Cyril Bachmann

Clean Donor Oxidation Enhances the H2 Evolution Activity of a Carbon Quantum Dot–Molecular Catalyst Photosystem

Carbon quantum dots (CQDs) are new-generation light absorbers for photocatalytic H2 evolution in aqueous solution, but the performance of CQD-molecular catalyst systems is currently limited by the decomposition of the molecular component. Clean oxidation of the electron donor by donor recycling prevents the formation of destructive radical species and non-innocent oxidation products. This approach allowed a CQD-molecular nickel bis(diphosphine) photocatalyst system to reach a benchmark lifetime of more than 5 days and a record turnover number of 1094±61 molH2  (molNi )(-1) for a defined synthetic molecular nickel catalyst in purely aqueous solution under AM1.5G solar irradiation.

Quinones as Reversible Electron Relays in Artificial Photosynthesis

We explore the potential of various hydroquinone/quinone redox couples as electron relays in a homogenous water reduction system between a Re-based photosensitizer and a sacrificial electron donor [tris-(2-carboxyethyl)-phosphine, TCEP]. By using transient IR spectroscopy, flash photolysis as well as stopped-flow techniques covering timescales from picoseconds to 100 ms, we determine quenching rates and cage escape yields, the kinetics of the follow-up chemistry of the semiquinone, the recombination rates, as well as the re-reduction rates by TCEP. The overall quantum yield of hydrogen production is low, and we show that the limiting factors are the small cage escape yields and, more importantly, the slow regeneration rate by TCEP in comparison to the undesired charge recombination with the reduced water reduction catalyst.

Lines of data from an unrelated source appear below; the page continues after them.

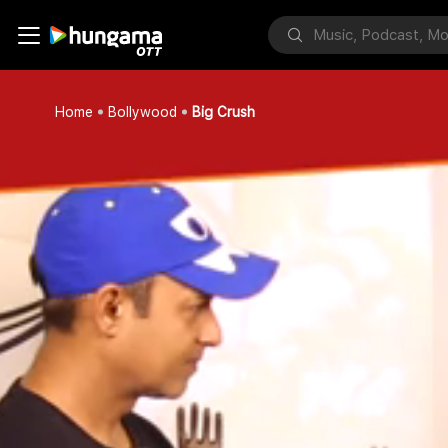
Home
Bollywood
Big Crush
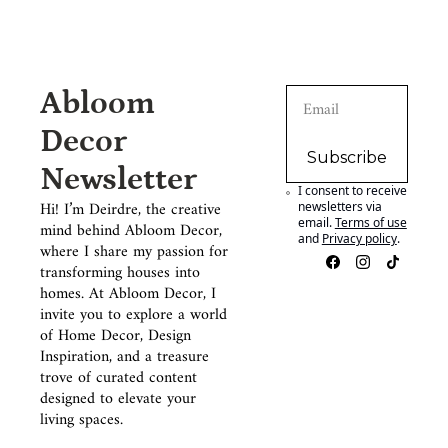
Abloom 
Decor 
Subscribe
Newsletter
I consent to receive 
Hi! I’m Deirdre, the creative 
newsletters via 
email.
Terms of use
mind behind Abloom Decor, 
and
Privacy policy
.
where I share my passion for 
transforming houses into 
homes. At Abloom Decor, I 
invite you to explore a world 
of Home Decor, Design 
Inspiration, and a treasure 
trove of curated content 
designed to elevate your 
living spaces.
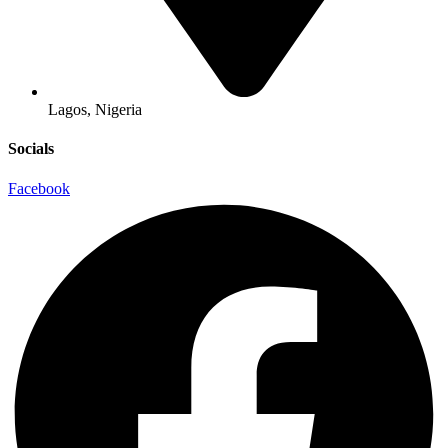
Lagos, Nigeria
Socials
Facebook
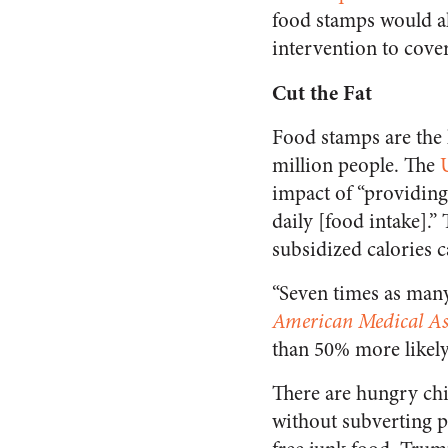
food stamps would al
intervention to cover
Cut the Fat
Food stamps are the 
million people. The
impact of “providing
daily [food intake].
subsidized calories c
“Seven times as many
American Medical As
than 50% more likely
There are hungry chi
without subverting pr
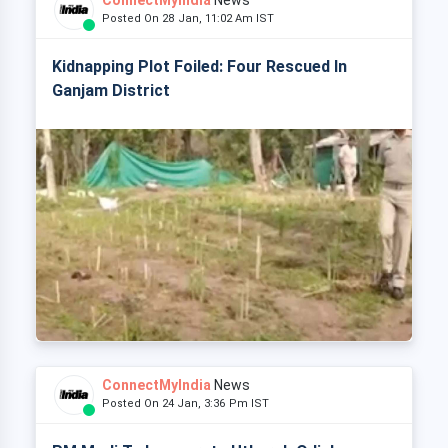
ConnectMyIndia
News
Posted On 28 Jan, 11:02 Am IST
Kidnapping Plot Foiled: Four Rescued In
Ganjam District
ConnectMyIndia
News
Posted On 24 Jan, 3:36 Pm IST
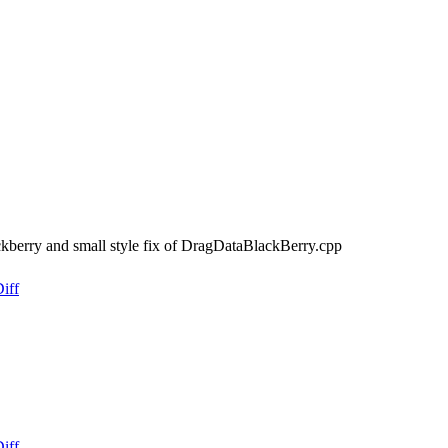
kberry and small style fix of DragDataBlackBerry.cpp
iff
iff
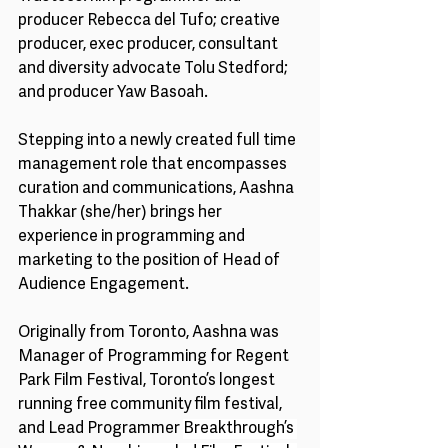
producer Rebecca del Tufo; creative 
producer, exec producer, consultant 
and diversity advocate Tolu Stedford; 
and producer Yaw Basoah. 
Stepping into a newly created full time 
management role that encompasses 
curation and communications, Aashna 
Thakkar (she/her) brings her 
experience in programming and 
marketing to the position of Head of 
Audience Engagement. 
Originally from Toronto, Aashna was 
Manager of Programming for Regent 
Park Film Festival, Toronto’s longest 
running free community film festival, 
and Lead Programmer 
Breakthrough’s 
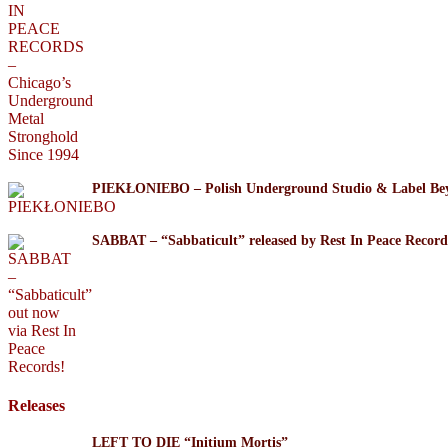
PIEKŁONIEBO – Polish Underground Studio & Label Be
SABBAT – “Sabbaticult” released by Rest In Peace Record
Releases
LEFT TO DIE “Initium Mortis”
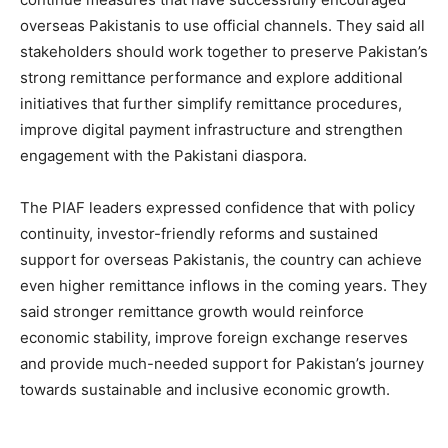
overseas Pakistanis to use official channels. They said all
stakeholders should work together to preserve Pakistan’s
strong remittance performance and explore additional
initiatives that further simplify remittance procedures,
improve digital payment infrastructure and strengthen
engagement with the Pakistani diaspora.
The PIAF leaders expressed confidence that with policy
continuity, investor-friendly reforms and sustained
support for overseas Pakistanis, the country can achieve
even higher remittance inflows in the coming years. They
said stronger remittance growth would reinforce
economic stability, improve foreign exchange reserves
and provide much-needed support for Pakistan’s journey
towards sustainable and inclusive economic growth.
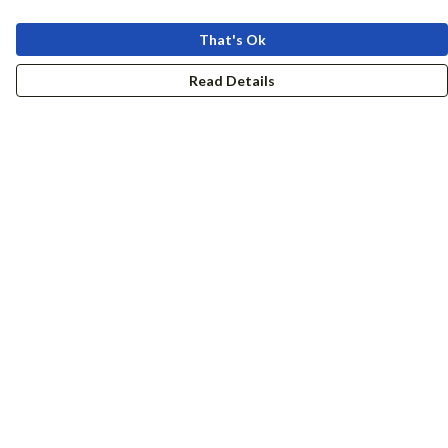
That's Ok
Read Details
Menu
Women
Men
Accessories
Girls
Boys
Hers + His
Help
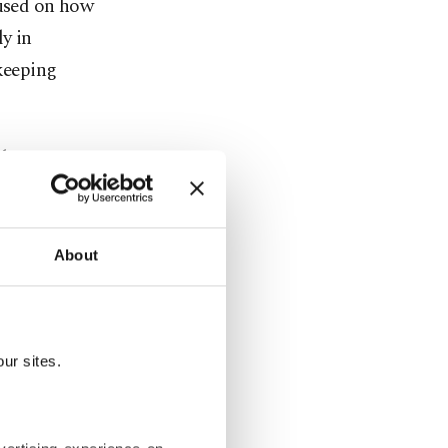
cused on how
ly in
ekeeping
de,
ters Turkish
About
equently in
,” adding
ur sites.
e in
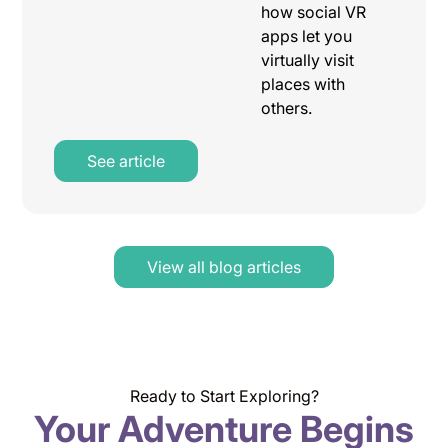
how social VR
apps let you
virtually visit
places with
others.
See article
View all blog articles
Ready to Start Exploring?
Your Adventure Begins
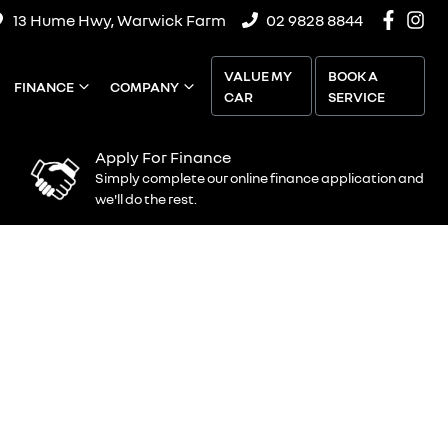
13 Hume Hwy, Warwick Farm
02 9828 8844
VALUE MY
BOOK A
FINANCE
COMPANY
CAR
SERVICE
Apply For Finance
Simply complete our online finance application and
we'll do the rest.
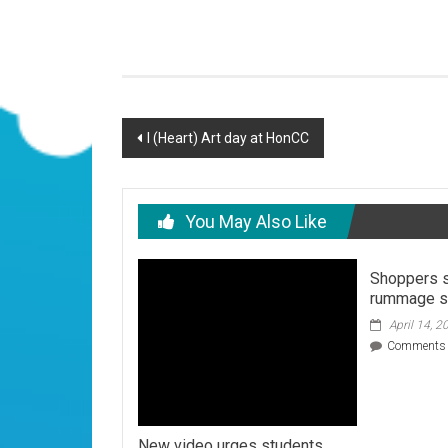
Post
I (Heart) Art day at HonCC
navigation
You May Also Like
Shoppers s
rummage s
April 14, 2
Comments 
New video urges students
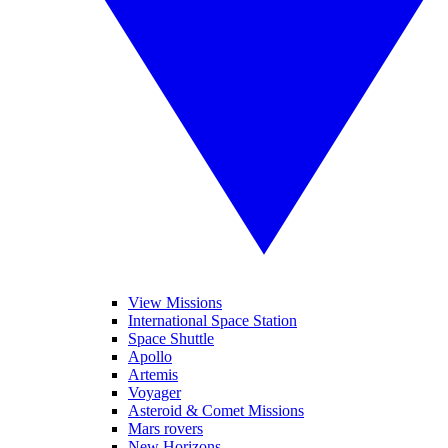
View Missions
International Space Station
Space Shuttle
Apollo
Artemis
Voyager
Asteroid & Comet Missions
Mars rovers
New Horizons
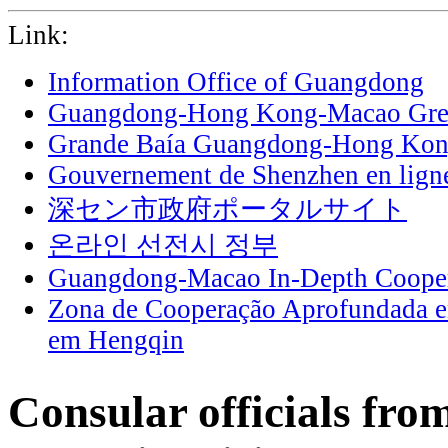
Link:
Information Office of Guangdong
Guangdong-Hong Kong-Macao Grea
Grande Baía Guangdong-Hong Ko
Gouvernement de Shenzhen en lign
深セン市政府ポータルサイト
온라인 선전시 정부
Guangdong-Macao In-Depth Cooper
Zona de Cooperação Aprofundada 
em Hengqin
Consular officials fro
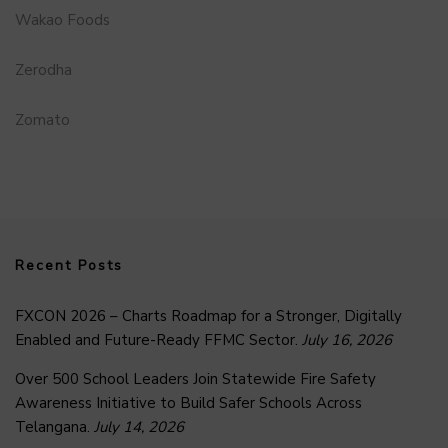
Wakao Foods
Zerodha
Zomato
Recent Posts
FXCON 2026 – Charts Roadmap for a Stronger, Digitally
Enabled and Future-Ready FFMC Sector.
July 16, 2026
Over 500 School Leaders Join Statewide Fire Safety
Awareness Initiative to Build Safer Schools Across
Telangana.
July 14, 2026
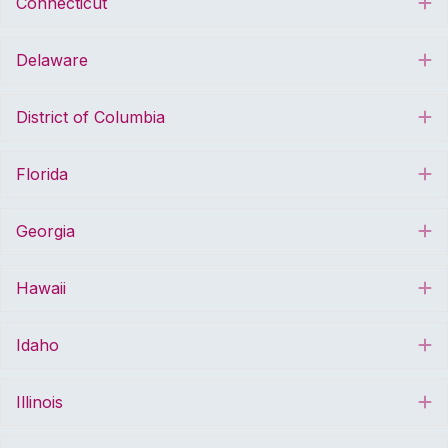
Connecticut
E
Delaware
E
District of Columbia
E
Florida
E
Georgia
E
Hawaii
E
Idaho
E
Illinois
E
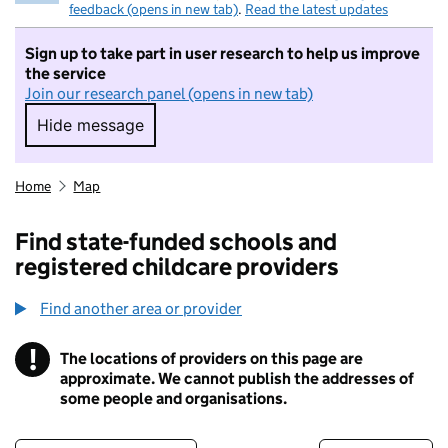
feedback (opens in new tab)
.
Read the latest updates
Sign up to take part in user research to help us improve
the service
Join our research panel (opens in new tab)
Hide message
Hide message. I do not want to take part in r
Home
Map
Find state-funded schools and
registered childcare providers
Find another area or provider
!
The locations of providers on this page are
Information
approximate. We cannot publish the addresses of
some people and organisations.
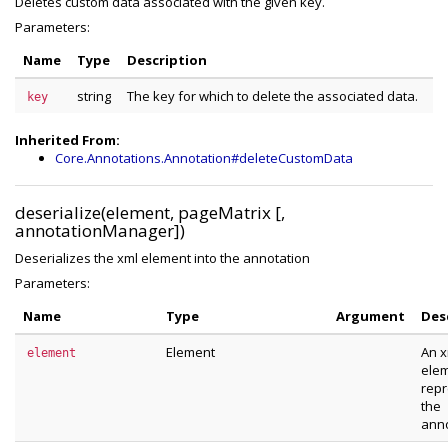
Deletes custom data associated with the given key.
Parameters:
Name
Type
Description
string
The key for which to delete the associated data.
key
Inherited From:
Core.Annotations.Annotation#deleteCustomData
deserialize(element, pageMatrix [,
annotationManager])
Deserializes the xml element into the annotation
Parameters:
Name
Type
Argument
Des
Element
An x
element
ele
repr
the
anno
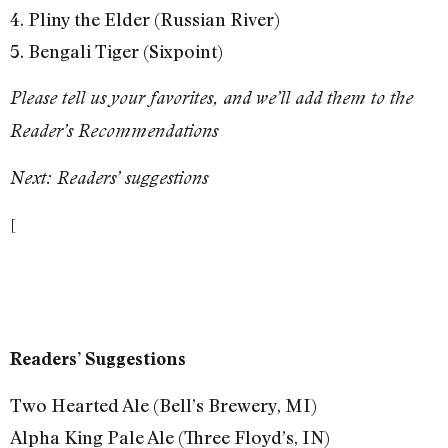
4. Pliny the Elder (Russian River)
5. Bengali Tiger (Sixpoint)
Please tell us your favorites, and we’ll add them to the
Reader’s Recommendations
Next: Readers’ suggestions
[
Readers’ Suggestions
Two Hearted Ale (Bell’s Brewery, MI)
Alpha King Pale Ale (Three Floyd’s, IN)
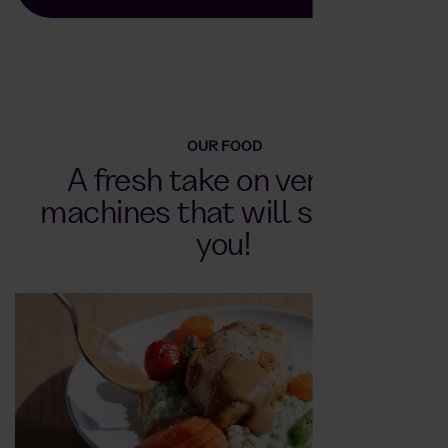
OUR FOOD
A fresh take on vending
machines that will surprise
you!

Light-Induced H2 Evolution with a Macrocyclic Cobalt Diketo-Pyrphyrin as a Proton-Reducing Catalyst

Cobalt complexes are well-known catalysts for photocatalytic proton reduction in water. Macrocyclic tetrapyridyl ligands (pyrphyrins) and their CoII complexes emerged in this context as a highly efficient class of H2 evolution catalysts. On the basis of this framework, a new macrocyclic CoII complex consisting of two keto-bridged bipyridyl units (Co diketo-pyrphyrin) is presented. The complex is synthesized along a convenient route, is well soluble in water, and shows high activity as a water reduction catalyst (WRC). In an aqueous system containing [Ru(bpy)3]Cl2 as a photosensitizer and NaAscO as a sacrificial electron donor, turnover numbers (TONs) of 2500 H2/Co were achieved. Catalysis is terminated by a limited electron supply and decomposition of the photosensitizer but not of the WRC, highlighting the distinct stability of Co diketo-pyrphyrin.